First, I want make a few random comments. A few commenters at Dean Dad's have said directly or indirectly that "tenure is all we have." I find that both wrong and sad. I know faculty salaries are often lower than they should be, given the amount of schooling and other preparation the job takes. But there are plenty of other benefits besides tenure that are important: health insurance, child care benefits, tuition remission and benefits for children, generous vacation time (winter and spring breaks, summer) etc. These vary, of course, by institution. Tenure may be an excuse for institutions to not offer better salary and benefits. Instead of saying, "tenure is all we have," maybe faculty should ask themselves what they really want and then ask their administrators for it. Anyone who's been in a job outside of academe (with a few exceptions) knows that the benefits at many academic institutions are much better than you can get in the "real world."

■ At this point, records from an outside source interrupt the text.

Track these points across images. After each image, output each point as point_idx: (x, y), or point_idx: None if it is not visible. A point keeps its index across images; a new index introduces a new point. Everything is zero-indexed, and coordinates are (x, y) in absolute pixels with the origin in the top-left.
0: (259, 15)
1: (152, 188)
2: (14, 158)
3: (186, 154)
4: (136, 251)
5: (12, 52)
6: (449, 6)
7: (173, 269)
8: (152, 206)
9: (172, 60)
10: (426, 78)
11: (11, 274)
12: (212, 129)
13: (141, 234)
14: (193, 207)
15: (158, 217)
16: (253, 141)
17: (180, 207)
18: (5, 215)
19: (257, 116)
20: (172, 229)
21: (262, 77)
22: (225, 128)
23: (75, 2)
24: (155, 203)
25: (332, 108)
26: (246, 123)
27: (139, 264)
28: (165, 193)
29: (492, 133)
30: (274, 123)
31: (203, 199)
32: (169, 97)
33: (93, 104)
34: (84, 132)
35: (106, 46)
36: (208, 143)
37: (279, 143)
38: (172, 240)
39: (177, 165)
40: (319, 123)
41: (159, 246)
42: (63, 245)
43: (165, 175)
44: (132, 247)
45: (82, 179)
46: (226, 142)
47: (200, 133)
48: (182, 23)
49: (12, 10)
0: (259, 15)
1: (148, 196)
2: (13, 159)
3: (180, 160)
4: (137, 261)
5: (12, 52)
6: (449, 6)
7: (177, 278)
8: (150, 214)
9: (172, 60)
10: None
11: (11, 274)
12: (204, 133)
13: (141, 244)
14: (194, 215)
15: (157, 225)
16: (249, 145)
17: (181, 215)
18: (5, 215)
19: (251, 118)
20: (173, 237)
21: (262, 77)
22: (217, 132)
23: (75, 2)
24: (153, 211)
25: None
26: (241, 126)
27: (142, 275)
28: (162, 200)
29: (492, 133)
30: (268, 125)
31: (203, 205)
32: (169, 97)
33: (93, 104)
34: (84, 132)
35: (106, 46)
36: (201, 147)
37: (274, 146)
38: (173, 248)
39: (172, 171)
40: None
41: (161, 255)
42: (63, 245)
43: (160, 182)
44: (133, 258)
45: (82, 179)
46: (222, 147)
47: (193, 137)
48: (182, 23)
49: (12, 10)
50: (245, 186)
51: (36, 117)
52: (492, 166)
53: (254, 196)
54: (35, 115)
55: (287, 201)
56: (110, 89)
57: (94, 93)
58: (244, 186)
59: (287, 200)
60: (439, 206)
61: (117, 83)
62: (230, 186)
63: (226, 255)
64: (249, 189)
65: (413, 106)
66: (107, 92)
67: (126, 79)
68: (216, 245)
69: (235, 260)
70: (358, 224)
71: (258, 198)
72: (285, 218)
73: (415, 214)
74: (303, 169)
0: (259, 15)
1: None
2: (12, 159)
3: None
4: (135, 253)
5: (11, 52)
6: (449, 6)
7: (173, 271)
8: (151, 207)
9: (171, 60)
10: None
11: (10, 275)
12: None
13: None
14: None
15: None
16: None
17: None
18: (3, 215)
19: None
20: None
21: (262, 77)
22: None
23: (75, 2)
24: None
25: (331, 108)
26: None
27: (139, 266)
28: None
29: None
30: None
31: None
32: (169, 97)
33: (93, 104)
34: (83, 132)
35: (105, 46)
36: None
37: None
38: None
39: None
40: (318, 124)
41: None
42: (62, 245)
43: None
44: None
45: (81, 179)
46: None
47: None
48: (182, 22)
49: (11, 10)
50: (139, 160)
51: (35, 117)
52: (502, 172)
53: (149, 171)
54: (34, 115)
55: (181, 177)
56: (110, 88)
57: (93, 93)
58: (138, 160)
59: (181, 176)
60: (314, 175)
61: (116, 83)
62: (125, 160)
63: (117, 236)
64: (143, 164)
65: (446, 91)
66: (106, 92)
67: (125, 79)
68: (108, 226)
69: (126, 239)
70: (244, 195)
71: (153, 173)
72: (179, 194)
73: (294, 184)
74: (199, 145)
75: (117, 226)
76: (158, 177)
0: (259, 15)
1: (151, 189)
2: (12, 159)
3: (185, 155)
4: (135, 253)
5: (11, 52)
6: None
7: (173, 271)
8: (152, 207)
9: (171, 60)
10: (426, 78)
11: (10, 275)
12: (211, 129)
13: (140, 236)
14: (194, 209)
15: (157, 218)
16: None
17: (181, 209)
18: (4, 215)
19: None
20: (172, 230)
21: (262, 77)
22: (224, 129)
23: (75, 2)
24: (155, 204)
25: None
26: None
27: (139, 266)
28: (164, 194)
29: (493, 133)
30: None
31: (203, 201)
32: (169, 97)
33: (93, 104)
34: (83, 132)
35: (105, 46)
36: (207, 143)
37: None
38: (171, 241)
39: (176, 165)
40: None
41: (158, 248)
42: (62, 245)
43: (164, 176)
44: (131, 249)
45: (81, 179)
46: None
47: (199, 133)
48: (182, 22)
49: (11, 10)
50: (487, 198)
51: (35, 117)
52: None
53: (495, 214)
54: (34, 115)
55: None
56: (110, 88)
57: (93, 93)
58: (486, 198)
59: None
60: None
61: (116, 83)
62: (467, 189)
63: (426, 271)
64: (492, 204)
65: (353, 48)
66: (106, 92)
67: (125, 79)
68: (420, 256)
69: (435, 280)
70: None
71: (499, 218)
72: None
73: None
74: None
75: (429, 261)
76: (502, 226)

Second random thought. I keep thinking how gendered much of the discussion is. Not only is tenure a "pre-modern" concept, as DD describes it, it relies to a large extent on the "pre-modern" family structure as well, which includes having a wife at home.

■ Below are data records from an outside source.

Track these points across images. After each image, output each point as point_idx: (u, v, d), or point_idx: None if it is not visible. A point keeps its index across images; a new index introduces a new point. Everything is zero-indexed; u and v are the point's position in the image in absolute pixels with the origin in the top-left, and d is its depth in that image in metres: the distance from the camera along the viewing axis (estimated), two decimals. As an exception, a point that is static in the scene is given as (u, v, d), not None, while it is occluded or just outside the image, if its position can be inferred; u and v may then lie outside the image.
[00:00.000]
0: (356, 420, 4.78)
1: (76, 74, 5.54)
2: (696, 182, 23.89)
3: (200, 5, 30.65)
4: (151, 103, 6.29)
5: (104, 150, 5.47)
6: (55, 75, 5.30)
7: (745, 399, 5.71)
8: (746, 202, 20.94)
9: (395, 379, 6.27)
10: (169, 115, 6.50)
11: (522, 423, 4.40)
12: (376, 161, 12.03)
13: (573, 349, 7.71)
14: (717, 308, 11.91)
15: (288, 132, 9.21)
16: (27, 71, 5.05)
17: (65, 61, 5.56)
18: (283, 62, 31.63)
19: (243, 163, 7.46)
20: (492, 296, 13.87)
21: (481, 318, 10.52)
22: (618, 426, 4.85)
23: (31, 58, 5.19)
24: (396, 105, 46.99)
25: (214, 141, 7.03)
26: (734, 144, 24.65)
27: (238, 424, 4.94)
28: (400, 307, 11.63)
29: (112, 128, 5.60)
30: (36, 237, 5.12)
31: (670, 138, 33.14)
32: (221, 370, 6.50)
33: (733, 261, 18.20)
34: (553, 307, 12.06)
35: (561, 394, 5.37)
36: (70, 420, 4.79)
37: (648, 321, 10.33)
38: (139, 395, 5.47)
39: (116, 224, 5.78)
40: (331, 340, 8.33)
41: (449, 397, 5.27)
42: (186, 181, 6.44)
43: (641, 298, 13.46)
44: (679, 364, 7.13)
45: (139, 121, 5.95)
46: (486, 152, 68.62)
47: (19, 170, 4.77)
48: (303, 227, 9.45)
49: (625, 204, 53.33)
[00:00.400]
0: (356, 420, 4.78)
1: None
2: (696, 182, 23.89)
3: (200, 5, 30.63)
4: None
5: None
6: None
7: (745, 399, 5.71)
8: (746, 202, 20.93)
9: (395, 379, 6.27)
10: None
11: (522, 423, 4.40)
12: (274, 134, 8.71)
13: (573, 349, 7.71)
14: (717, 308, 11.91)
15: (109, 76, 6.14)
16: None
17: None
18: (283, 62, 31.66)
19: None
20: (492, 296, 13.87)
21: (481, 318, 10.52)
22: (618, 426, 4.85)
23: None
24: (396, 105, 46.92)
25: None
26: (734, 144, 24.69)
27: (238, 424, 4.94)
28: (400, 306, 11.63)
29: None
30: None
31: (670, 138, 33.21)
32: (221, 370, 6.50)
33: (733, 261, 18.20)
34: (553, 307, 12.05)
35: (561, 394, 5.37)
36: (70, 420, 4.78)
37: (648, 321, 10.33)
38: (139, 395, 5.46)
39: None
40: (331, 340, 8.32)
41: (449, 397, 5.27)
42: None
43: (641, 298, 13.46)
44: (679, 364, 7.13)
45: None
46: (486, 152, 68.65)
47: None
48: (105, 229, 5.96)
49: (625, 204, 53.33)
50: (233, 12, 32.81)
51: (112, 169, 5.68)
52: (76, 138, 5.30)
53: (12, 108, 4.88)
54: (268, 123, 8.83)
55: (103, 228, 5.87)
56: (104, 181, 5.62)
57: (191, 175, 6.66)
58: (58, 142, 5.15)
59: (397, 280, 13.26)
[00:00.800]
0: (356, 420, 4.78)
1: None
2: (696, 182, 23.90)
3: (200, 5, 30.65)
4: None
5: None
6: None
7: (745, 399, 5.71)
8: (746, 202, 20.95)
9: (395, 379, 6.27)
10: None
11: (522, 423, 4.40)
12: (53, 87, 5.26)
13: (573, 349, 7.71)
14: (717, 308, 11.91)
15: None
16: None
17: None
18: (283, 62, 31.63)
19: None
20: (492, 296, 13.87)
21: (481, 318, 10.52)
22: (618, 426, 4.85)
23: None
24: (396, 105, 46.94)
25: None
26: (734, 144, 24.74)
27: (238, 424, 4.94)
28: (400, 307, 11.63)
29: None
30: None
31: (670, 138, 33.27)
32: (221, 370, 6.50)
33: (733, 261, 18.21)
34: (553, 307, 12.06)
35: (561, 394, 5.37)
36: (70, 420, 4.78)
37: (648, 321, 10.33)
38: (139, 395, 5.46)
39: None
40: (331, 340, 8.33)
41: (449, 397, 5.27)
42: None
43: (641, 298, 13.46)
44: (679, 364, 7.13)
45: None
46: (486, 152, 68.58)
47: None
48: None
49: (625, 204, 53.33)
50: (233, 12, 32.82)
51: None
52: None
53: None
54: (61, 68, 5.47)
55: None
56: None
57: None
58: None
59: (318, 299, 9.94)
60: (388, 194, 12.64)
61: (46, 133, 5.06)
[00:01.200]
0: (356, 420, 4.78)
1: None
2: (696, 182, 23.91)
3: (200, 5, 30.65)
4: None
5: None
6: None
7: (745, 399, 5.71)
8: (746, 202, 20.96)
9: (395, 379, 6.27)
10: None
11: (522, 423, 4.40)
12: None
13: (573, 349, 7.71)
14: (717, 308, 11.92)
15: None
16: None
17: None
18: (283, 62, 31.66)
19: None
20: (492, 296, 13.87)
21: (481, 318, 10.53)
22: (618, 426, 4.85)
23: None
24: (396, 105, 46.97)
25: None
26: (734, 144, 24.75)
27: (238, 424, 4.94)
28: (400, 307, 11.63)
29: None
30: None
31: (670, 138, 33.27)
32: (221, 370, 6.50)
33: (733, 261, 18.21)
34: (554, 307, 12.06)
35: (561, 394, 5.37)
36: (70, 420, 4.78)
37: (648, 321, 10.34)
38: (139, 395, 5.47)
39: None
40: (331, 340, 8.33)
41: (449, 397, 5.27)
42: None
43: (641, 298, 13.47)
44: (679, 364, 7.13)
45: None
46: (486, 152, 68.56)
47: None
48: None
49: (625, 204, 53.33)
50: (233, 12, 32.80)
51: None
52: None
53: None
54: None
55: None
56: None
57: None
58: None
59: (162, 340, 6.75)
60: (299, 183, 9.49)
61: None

Speaking of wives, as a faculty spouse myself, I've been through the tenure ringer, not once, but twice. I've moved to two different places for my husband's job. Moving might still be required even without a tenure system, but it might be possible to imagine treating the job as just a job without the tenure system. There were many days over the 10 years that Mr. Geeky was pursuing tenure when he came home for dinner, then went right back to work. I know many other faculty who didn't even come home for dinner. Besides the physical absence, there was emotional absence as well. Mr. Geeky was pretty good about this, but many aren't. Although I'm not unhappy with the choices we made as a family, the whole tenure process is extraordinarily hard on families, including living separately to forcing much of the household upkeep to the spouse to not even being able to pursue a family in the first place. The problems of work-life balance are not unique to academe, of course, but it presents problems that are often not found in the "regular" workforce, many tolerated in pursuit of the reward of tenure.

From the perspective of a staff member, tenure can create tensions between faculty and staff. Tenure often gives faculty a sense of entitlement that causes them to behave badly toward the staff. Staff often don't understand the tenure process and the pressure faculty feel which they may project onto the staff. Most staff think of their jobs as just jobs so they don't get someone who pursues their job as their life. In turn, faculty can't understand why someone would leave or not be available on weekends. Staff don't know how to react to requests that come in at all hours with too little notice. They don't understand the frustration of faculty when they don't respond pronto. Interestingly, there's often not a huge disparity in salary or benefits between faculty and staff, but in privilege. I don't know that getting rid of the tenure system would alleviate these problems, but it might be a step in the right direction.

I think DD is right. We need to move on.